Roger Breisch remembers how his daughter Kathryn would spend the entire afternoon at the carnival when she would celebrate her birthday at the Windmill City Festival.
“They’d get those unlimited ride wristbands and they’d ride and ride and ride, from the time they were little kids,” said the 23-year resident of Batavia.
The long-running Windmill City Festival has become a tradition of the riverfront community, running from 4 to 10 p.m. Friday, July 12; 9 a.m. to 11 p.m. Saturday, July 13; and noon to 6 p.m. Sunday, July 14 on the Batavia Riverwalk.
As the executive director for the Batavia Chamber of Commerce, Breisch now organizes all the food vendors with the rest of the chamber, spending his time at the festival assisting the vendors and running errands. Though he can’t enjoy the festival the same way he used to, he still looks forward to the entertaining atmosphere.

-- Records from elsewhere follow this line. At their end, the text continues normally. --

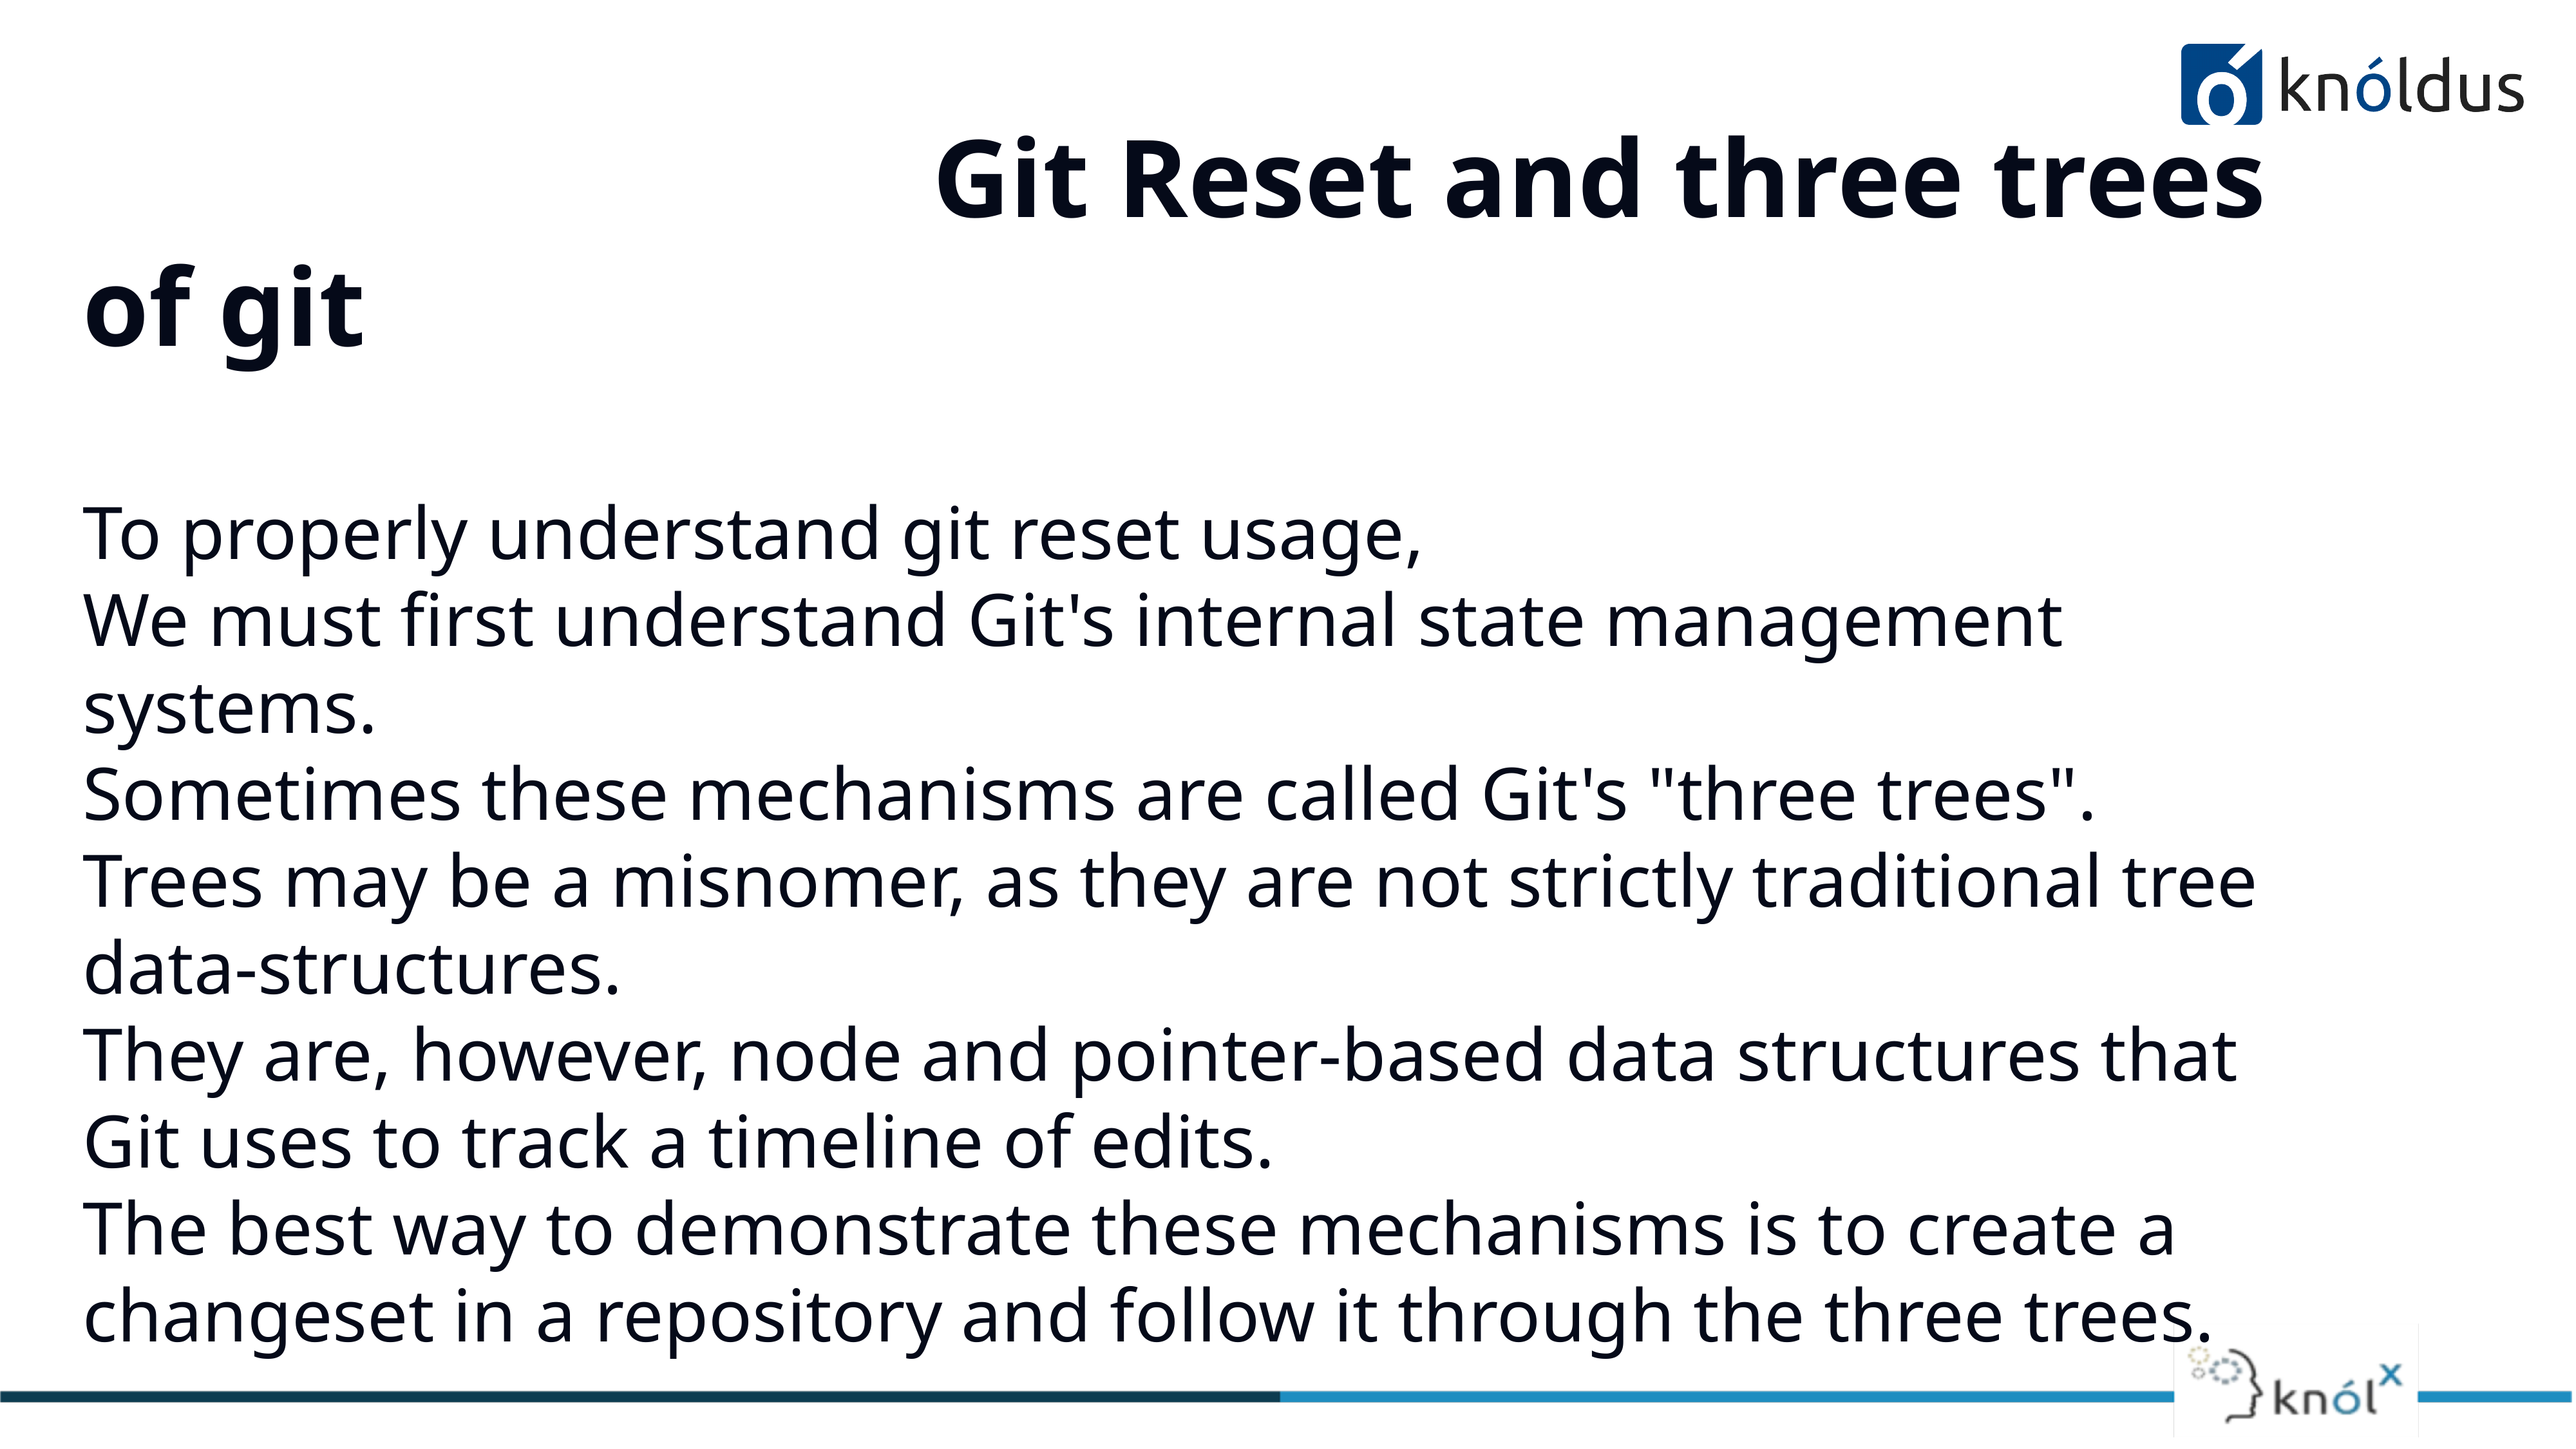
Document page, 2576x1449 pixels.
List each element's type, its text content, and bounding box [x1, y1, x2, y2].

text_box [1043, 367, 1901, 551]
picture [0, 1323, 2572, 1437]
title Git Reset and three trees of git To properly understand git reset usage, We must first understand Git's internal state management systems. Sometimes these mechanisms are called Git's "three trees". Trees may be a misnomer, as they are not strictly traditional tree data-structures. They are, however, node and pointer-based data structures that Git uses to track a timeline of edits. The best way to demonstrate these mechanisms is to create a changeset in a repository and follow it through the three trees. [82, 109, 2305, 233]
picture [2181, 44, 2524, 125]
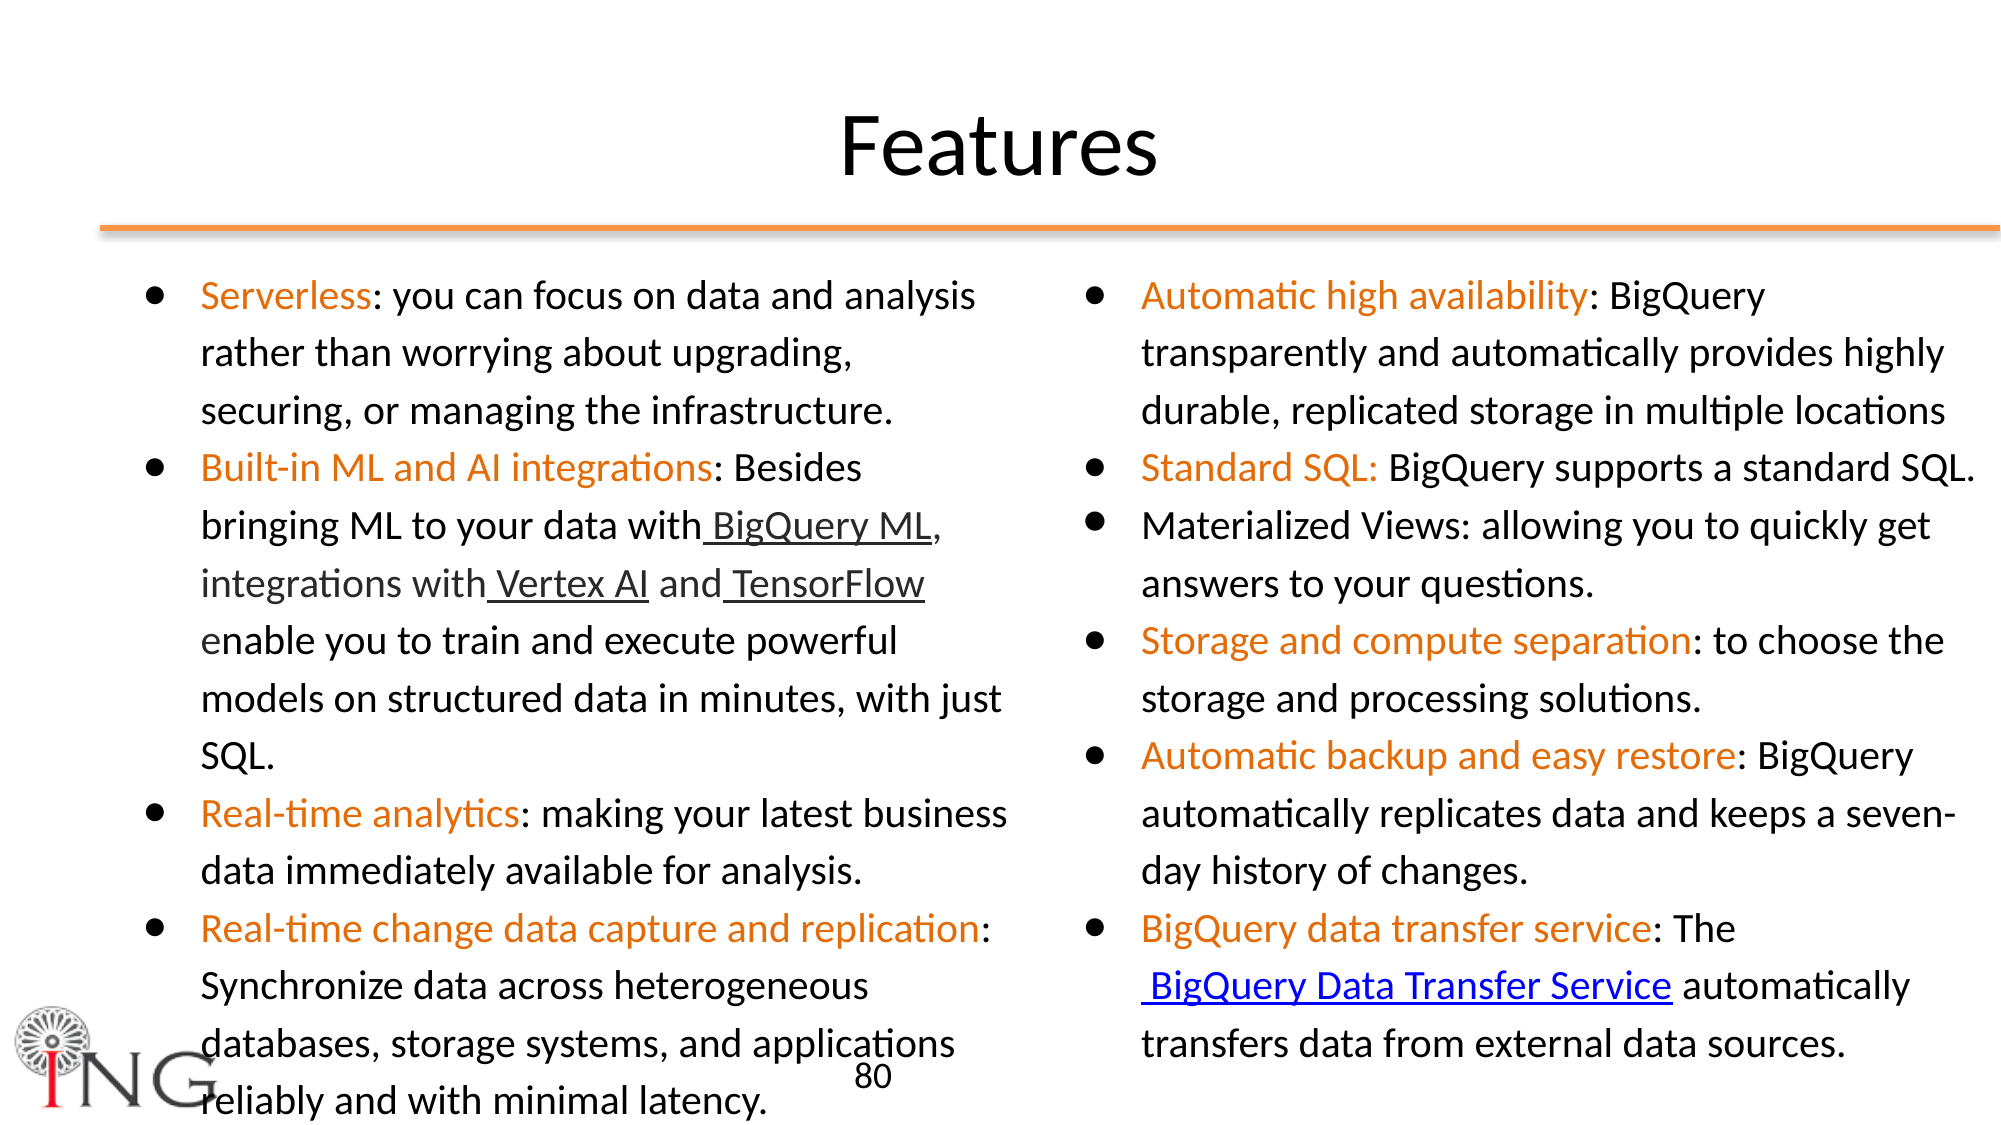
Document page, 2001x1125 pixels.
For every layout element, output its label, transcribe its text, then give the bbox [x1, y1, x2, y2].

text_box Features [99, 45, 1900, 233]
slide_number ‹#› [839, 1043, 1900, 1104]
list Serverless: you can focus on data and analysis rather than worrying about upgrading, securing, or managing the infrastructure. Built-in ML and AI integrations: Besides bringing ML to your data with BigQuery ML, integrations with Vertex AI and TensorFlow enable you to train and execute powerful models on structured data in minutes, with just SQL. Real-time analytics: making your latest business data immediately available for analysis. Real-time change data capture and replication: Synchronize data across heterogeneous databases, storage systems, and applications reliably and with minimal latency. [110, 252, 1026, 996]
picture [0, 987, 244, 1125]
list Automatic high availability: BigQuery transparently and automatically provides highly durable, replicated storage in multiple locations Standard SQL: BigQuery supports a standard SQL. Materialized Views: allowing you to quickly get answers to your questions. Storage and compute separation: to choose the storage and processing solutions. Automatic backup and easy restore: BigQuery automatically replicates data and keeps a seven-day history of changes. BigQuery data transfer service: The BigQuery Data Transfer Service automatically transfers data from external data sources. [1050, 252, 1993, 996]
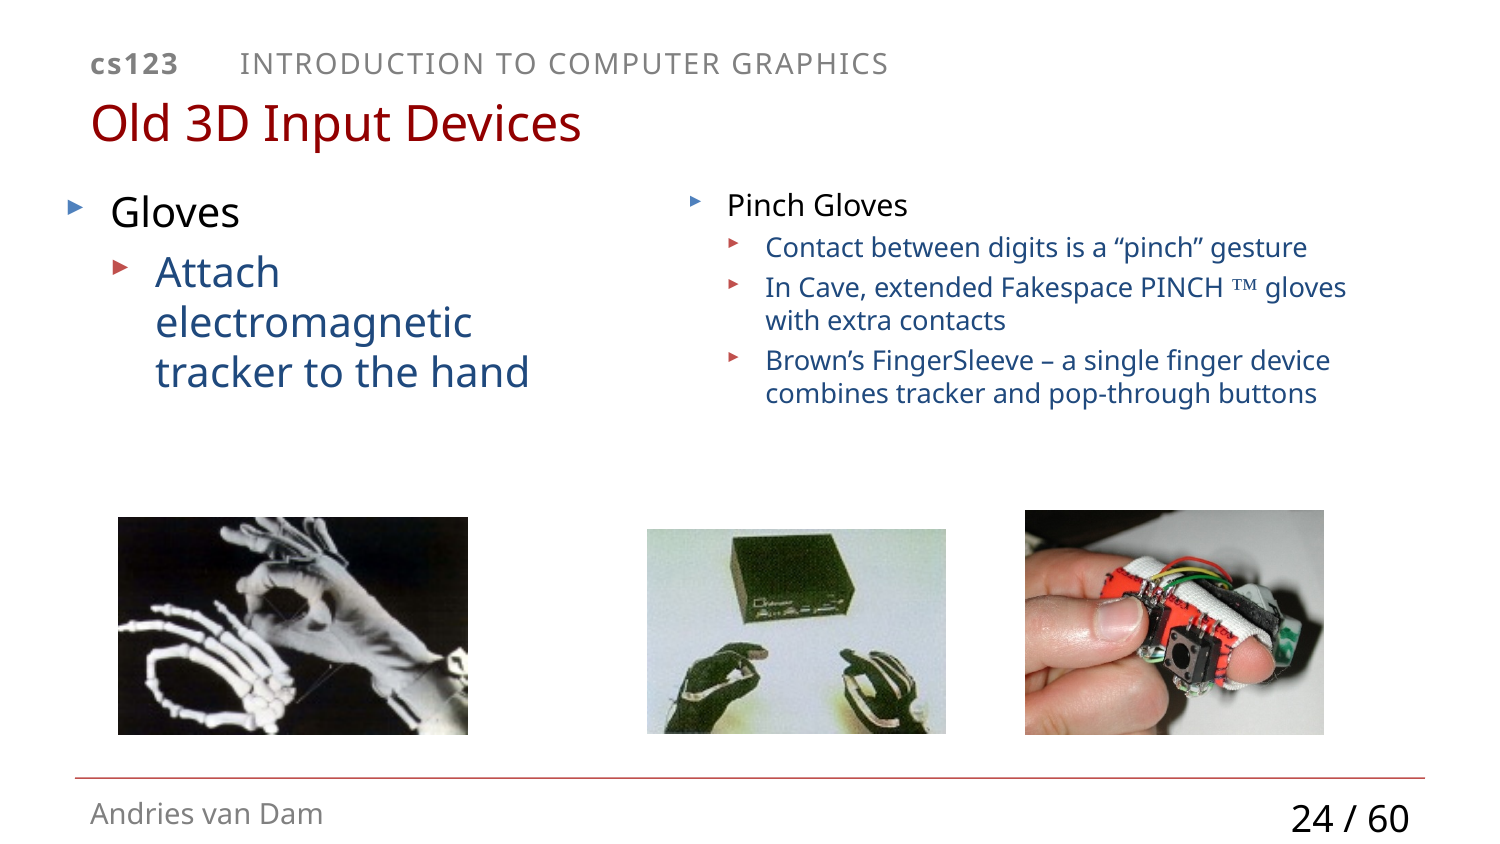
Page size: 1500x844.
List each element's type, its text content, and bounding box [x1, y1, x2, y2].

Festival chairman Jeff Clark of Batavia agrees.
“When it all comes together and people get together and have fun, we did what we were supposed to do,” he said.
In addition to a carnival and plenty of food vendors, the annual festival offers different activities and competitions each day.
Sports enthusiasts can sign up for the Windmill Whirl 5K, the Whiffle ball Home Run Derby or the Golf Challenge, all taking place on Sunday.
Families look forward to such events, so when the community asked to bring back the traditional golf challenge on Depot Pond after it was taken away a few years ago, the organizers listened, Clark said.
In the challenge, for $5 players get five balls to try to hit onto the floating green about 50 yards to 75 yards from the pond’s edge, with prizes for good shots, Clark said.
Other popular events include Saturday’s pet parade and Sunday’s ice cream eating contest, where teams line up along a 100-foot gutter filled with hundreds of scoops of ice cream.
Another community favorite is the fire hose challenge, where teams of two, ages 5 and older, are pitted against local firefighters.
A variety of bands Friday and Saturday night and Sunday afternoon will liven the scene on the main stage, allowing time for locals to get up and dance or relax from the festival action.
The craft fair will offer an exciting lineup of vendors selling items like handcrafted jewelry and sandals, said Carla Hill, who runs the craft show.
As a resident of Batavia for 45 years, Hill remembers going to the craft show when the festival was called Boo-Boo Days, a citywide, retail-focused festival allowing retailers to sell their overstock and “boo-boos” at sale prices.
“It was great coming downtown and seeing everyone down here — there was so many people you knew,” said Hill, who is the director for the Batavia Depot Museum.
The festival has evolved beyond a retail focus, but the Batavia tradition is still a hub for community members to come together and see old friends, Hill and Breisch agreed.
Breisch will stay busy helping out the food vendors throughout the festival. And after nine years, they’ve become his friends. He looks forward to the happy reunion with local restaurateurs, including three Mexican restaurants and a booth selling pulled pork and pulled chicken.
“What people love about the festival is coming back and seeing people that you don’t see regularly — everybody shows up,” Breisch said.